9. Edwards and his generation lived under the constant threat of death. Whether it was from disease or from Indian attacks, death was never far away. Today we are more insulated from death and don’t appreciate how quickly we can die, even those of us who drive a CRX.
10. Whitefield was more gregarious and extemporaneous than Edwards. God uses a variety of temperaments and personalities, and we don’t have to become someone we’re not to have a worthwhile ministry.
11. Because it focused on the authenticity of the individual’s walk with God, the Great Awakening encouraged individualism and anti-authoritarianism. This in turn fostered the rise of those denominations, such as the Baptists and Methodists, who favored a more democratic, bottom-up approach.
12. In ways that sound similar to today’s world, Edwards sought to defend and develop orthodoxy to confront the dangers of rising secularism and liberalism. We are not the first American Christians to care about the boundaries of orthodoxy. For his part, Edwards seemed concerned about the slippery slope of Arminianism.

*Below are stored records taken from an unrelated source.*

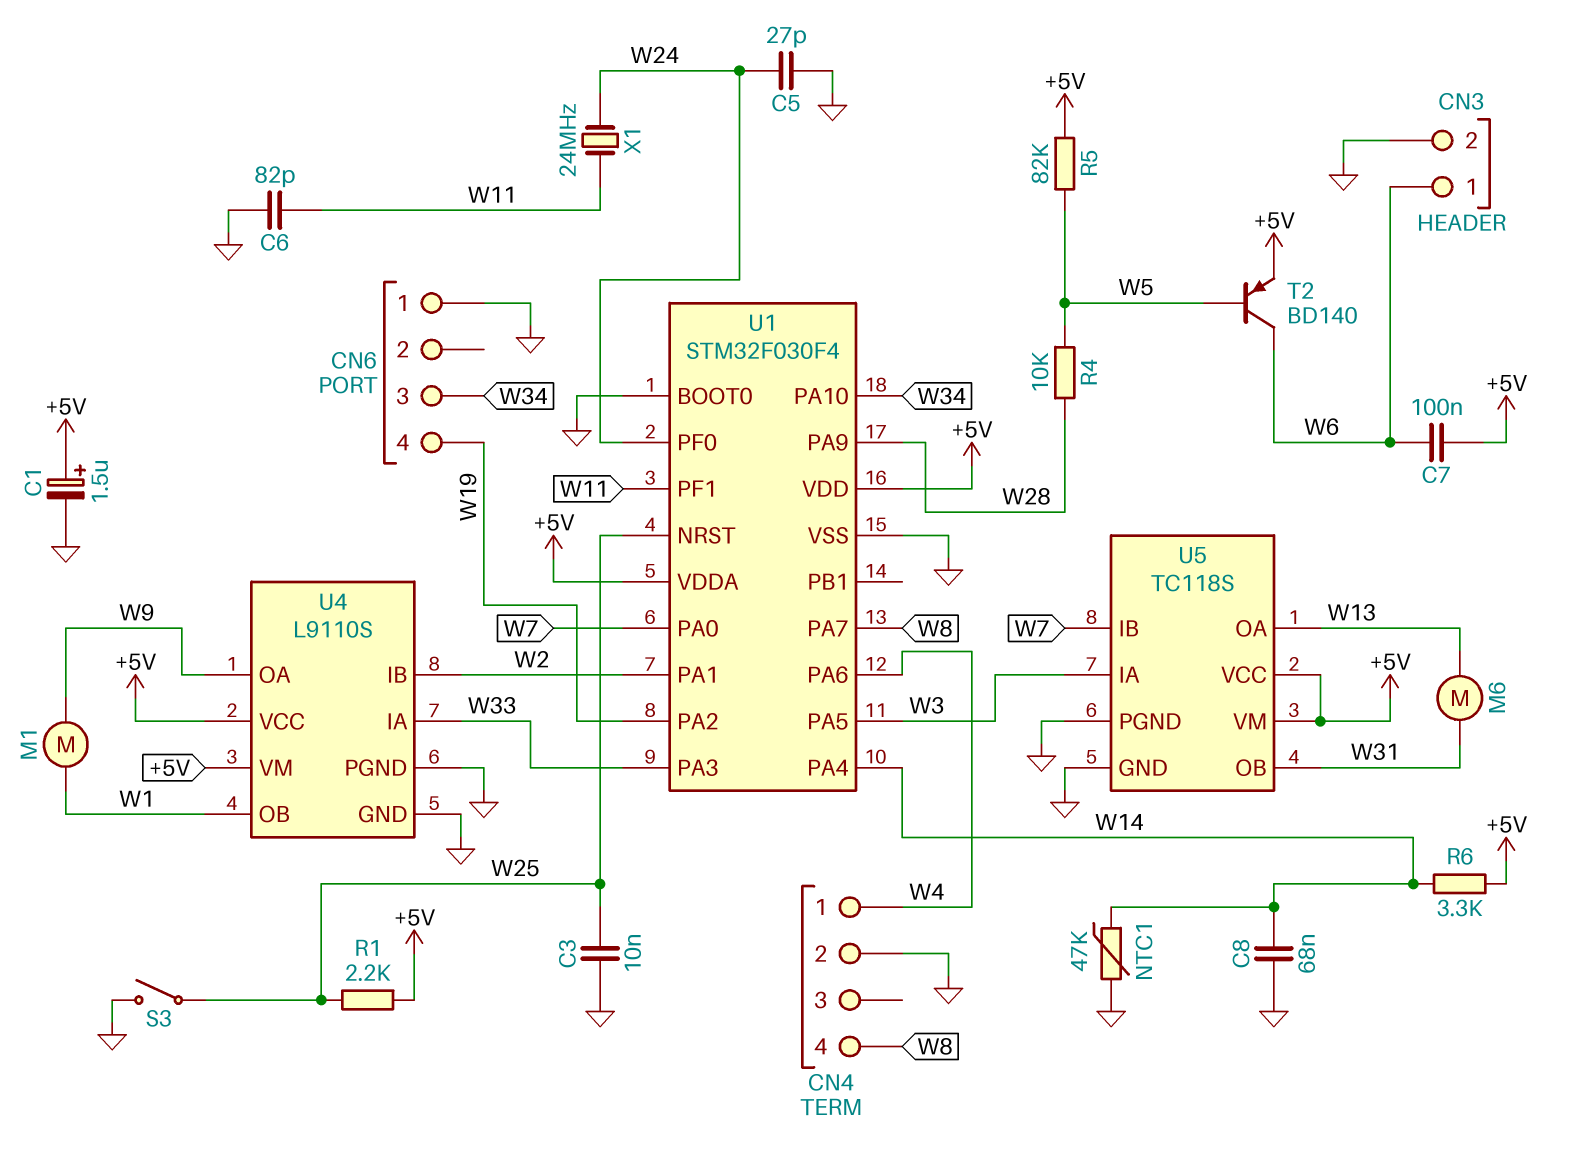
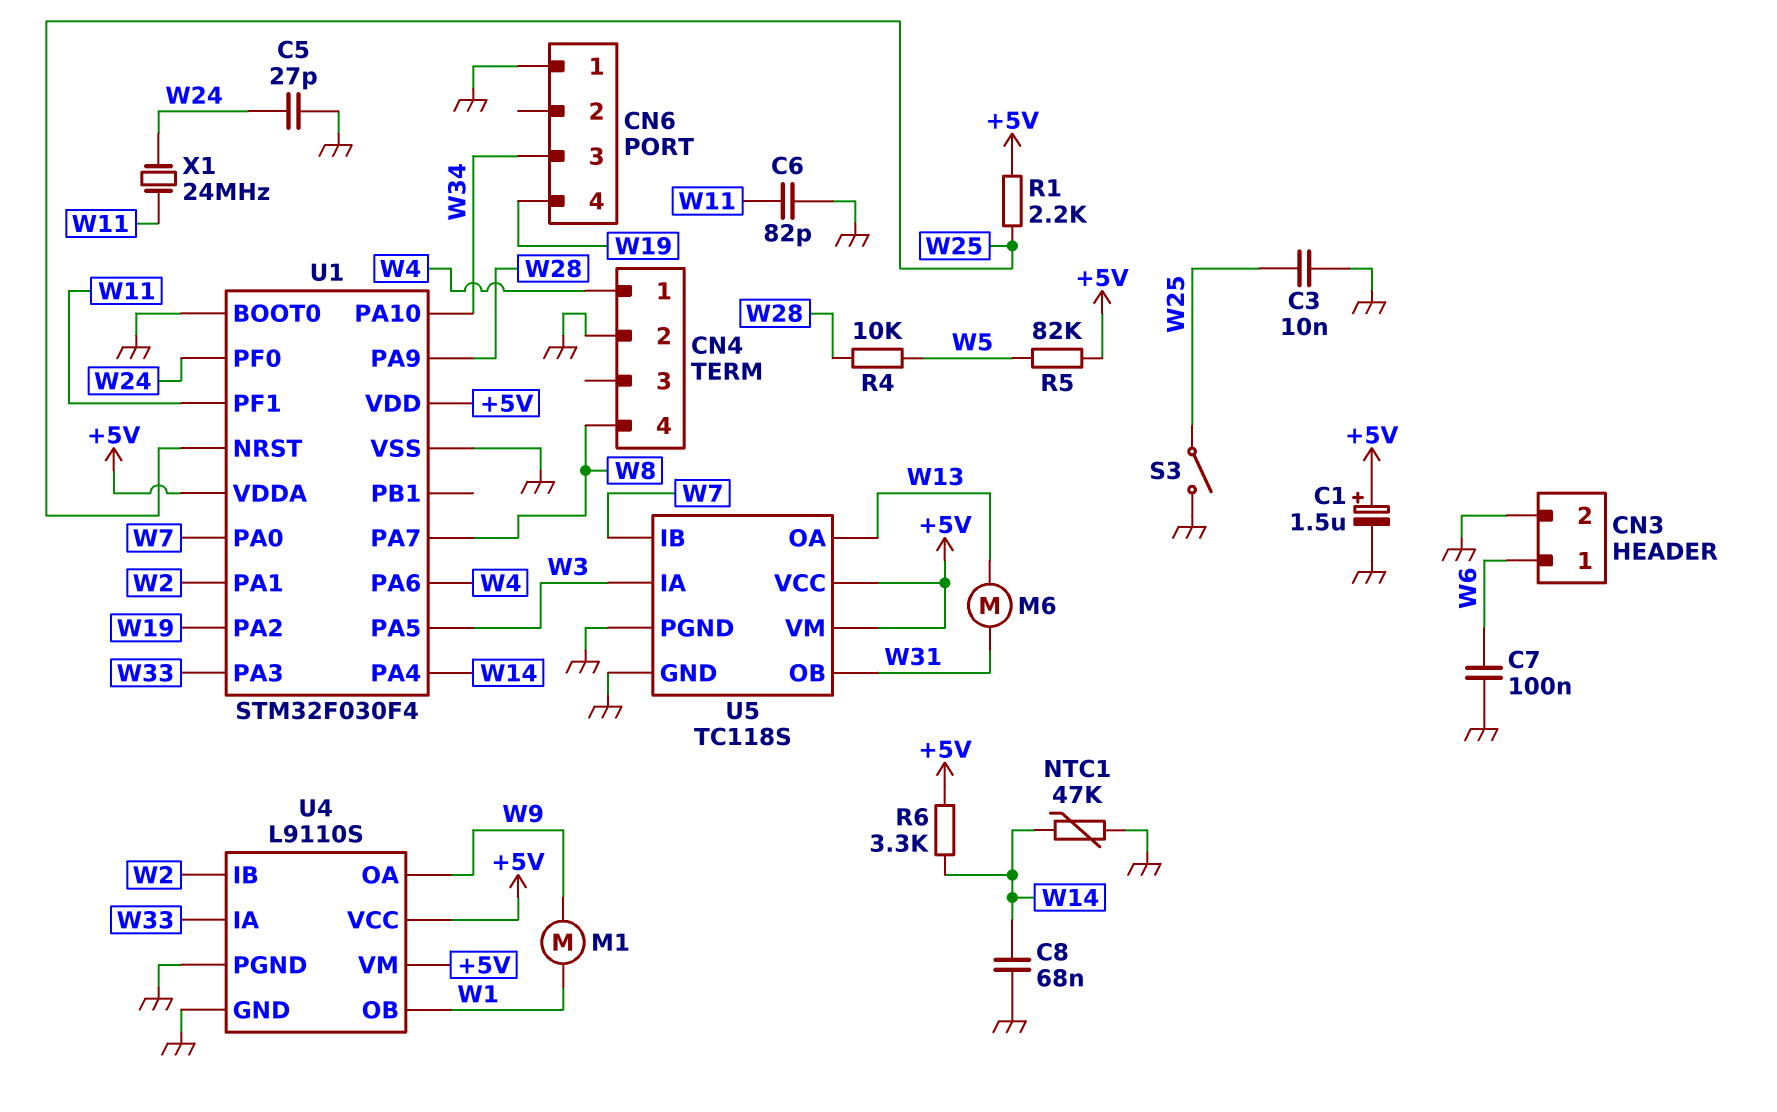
C7: 100nF (+5V, W6) -> 100nF (GND, W6)
T2: PNP BD140 (B W5, C W6, E +5V) -> none

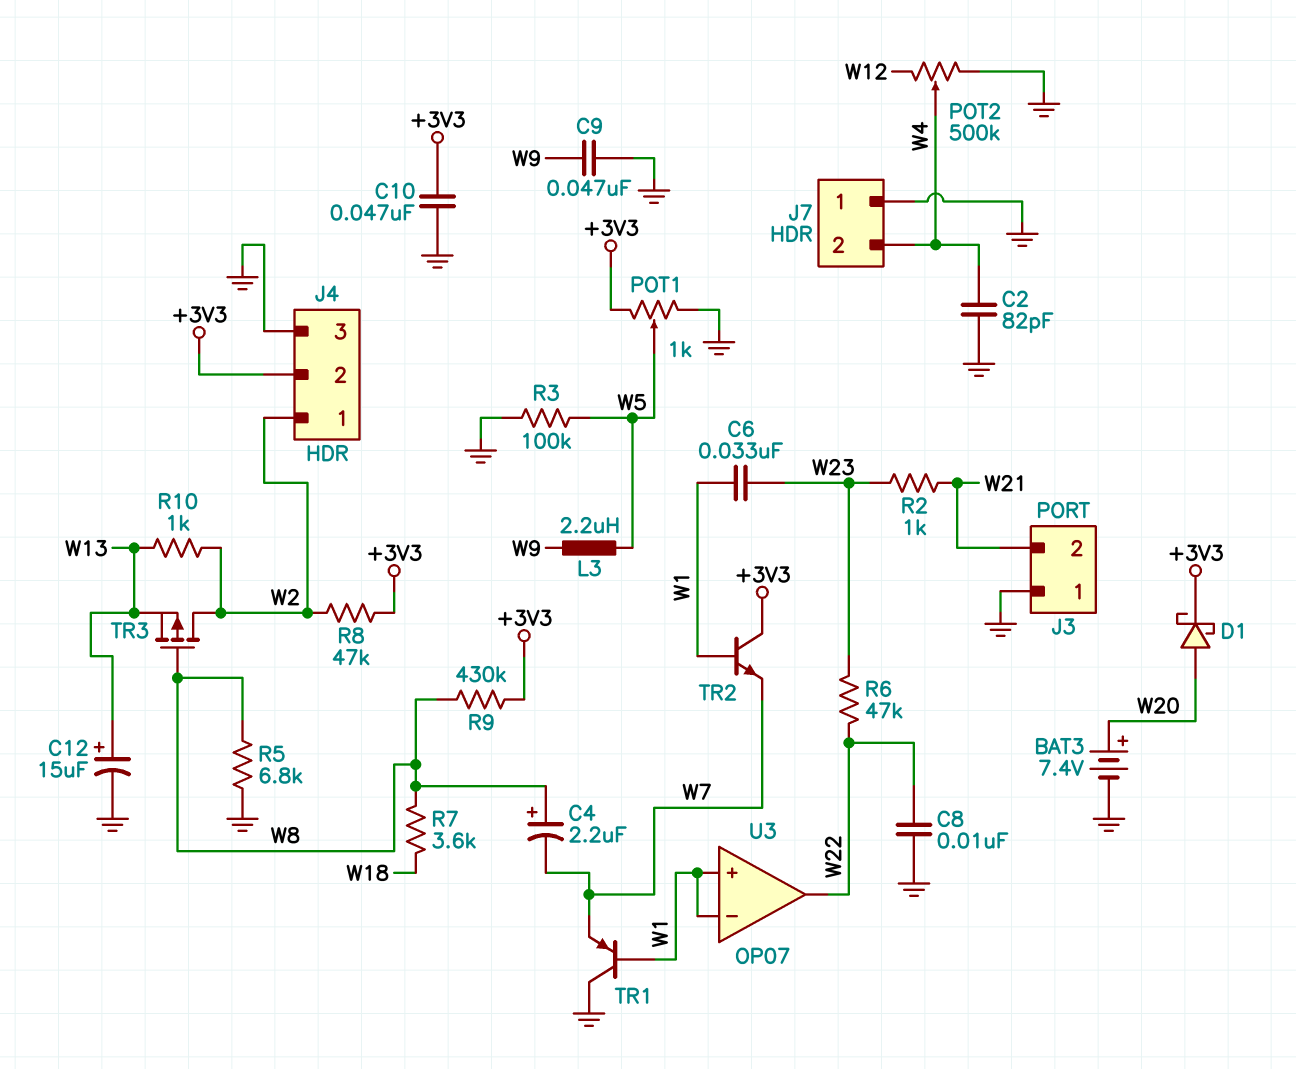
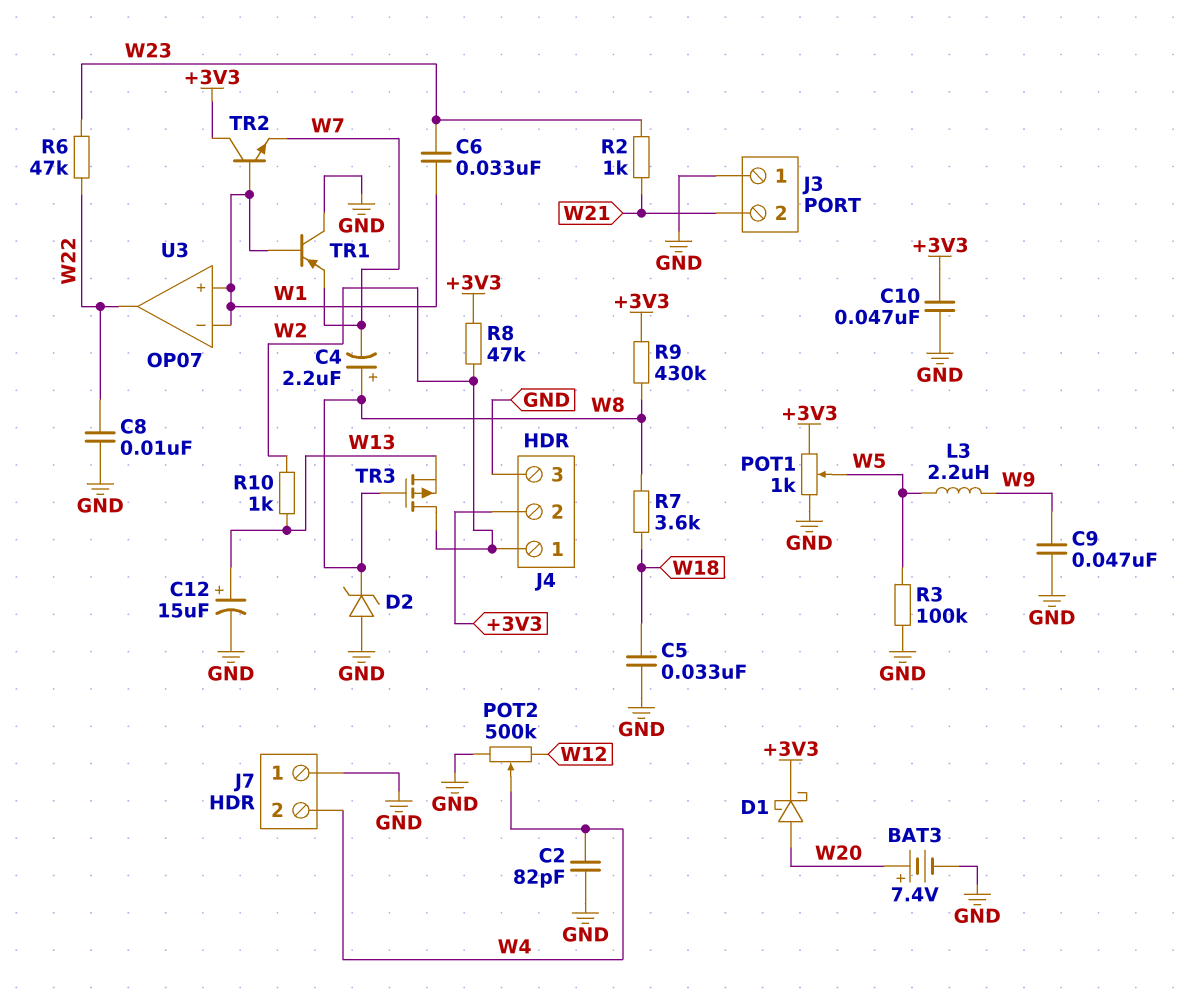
C5: none -> 33nF (GND, W18)
D2: none -> zener (A GND, K W8)
R5: 6.8k (GND, W8) -> none

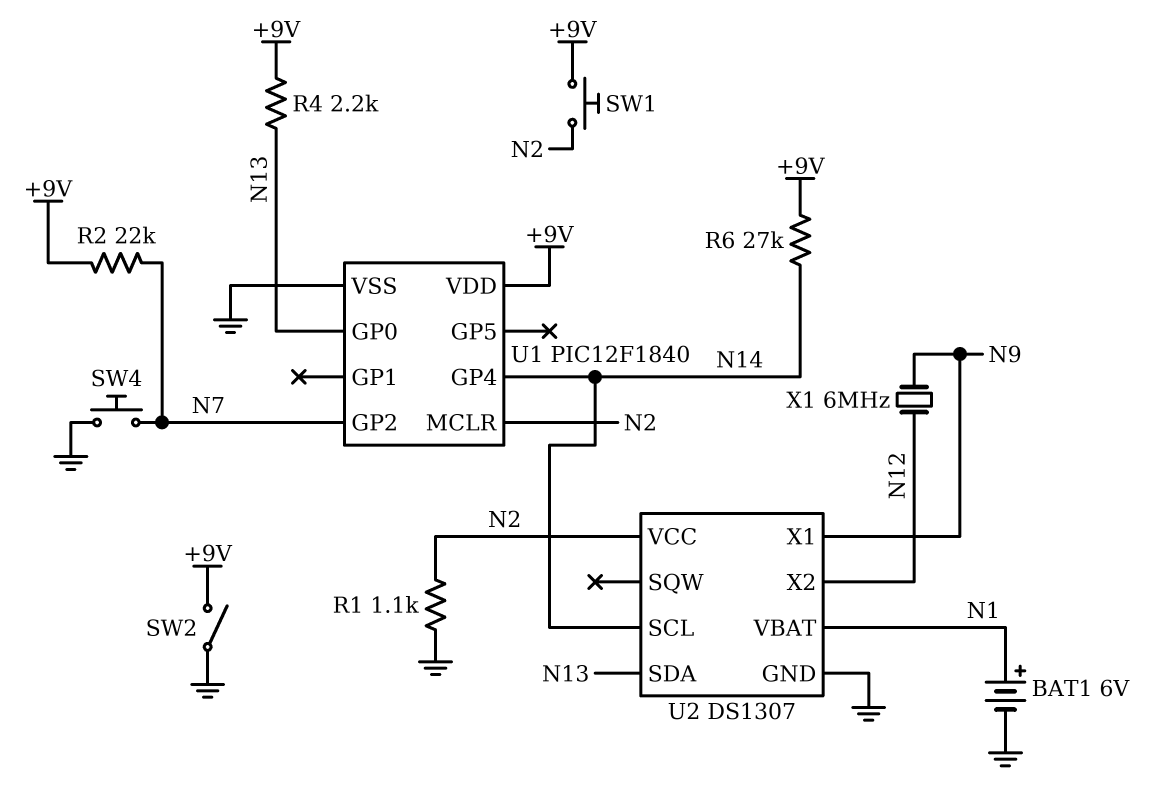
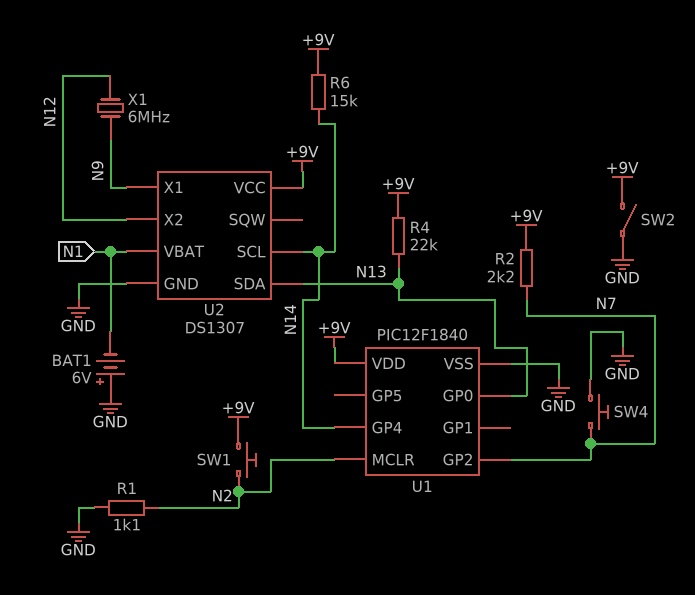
BAT1: 6V (plus N1, minus GND) -> 6V (plus GND, minus N1)
R2: 22k (+9V, N7) -> 2.2k (+9V, N7)
R4: 2.2k (+9V, N13) -> 22k (+9V, N13)
R6: 27k (+9V, N14) -> 15k (+9V, N14)
U2 pin VCC: N2 -> +9V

13. Edwards had one of the few good marriages among our Christian heroes of his day. Compared to Whitefield’s loveless marriage to an older woman and John Wesley’s decades-long separation from his wife, Edwards and his wife were the Brangelina of the 18th century. I’m pretty sure that last phrase has never been written before.
14. Because of the lack of available farmland and jobs, young people in Edwards’ day didn’t marry until their late twenties. This gave rise to sexual immorality, immaturity, and general debauchery, which provided fertile ground for the revivals to take hold (there were many unconverted church members).
15. Genuine conversion requires both drop and rescue. People must recognize their sin and guilt before they can be saved, but if they drop too far they may fall into despair and give up hope of salvation. We probably don’t drop sinners far enough today, while the first Great Awakening ended when Edwards’ uncle fell too far and committed suicide.